Director: Cary Fukunaga
Cast: Mia Wasikowska, Michael Fassbender, Jamie Bell, Judi Dench, Amelia Clarkson, Sally Hawkins, Simon McBurney, Freya Parks, Georgia Bourke, Imogen Poots
Rating: (M)


Jane Eyre is my favourite novel. I read it in one delirious gulp in my early 20s and have never since had the courage to reread it in case it no longer cast the same spell on me.

This latest filmed Jane Eyre (Rialto) astonished and delighted me by summing up the fever that reading induced. Instead of following the novel's order and starting with Jane's horror childhood, the movie begins at fever pitch as a distraught Jane (Mia Wasikowska) flees into the wild moors.

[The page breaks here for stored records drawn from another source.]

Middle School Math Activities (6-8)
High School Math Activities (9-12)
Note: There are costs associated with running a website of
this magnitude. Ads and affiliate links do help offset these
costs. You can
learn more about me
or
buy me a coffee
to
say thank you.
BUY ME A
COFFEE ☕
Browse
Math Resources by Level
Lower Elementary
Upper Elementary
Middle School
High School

The rest of the story leading to her escape is told in flashback.

As my dominant memory of the novel is an orgy of barely suppressed emotions, this movie suits me fine. It actually has many faults.

Michael Fassbender is a superlative Rochester but only gets a fraction of the screen time he deserves. It is to his credit that we realise why Jane loves his character so, because he certainly gets no help from the script.

The delicious Gothic cliche that Charlotte Bronte invented of the mad woman locked in the attic is also underplayed. But none of the faults matter, because it plunges you immediately into Jane's despair and that heightened emotion carries the entire film.


Best thing: The Derbyshire moors standing in for the more famous Yorkshire ones. They are real eerie country.

Worst thing: I loved this so much that I would only be truly happy with the same cast doing a line-by-line reading that went for at least eight hours.

See it with: A lace-trimmed handkerchief and some smelling salts in your reticule.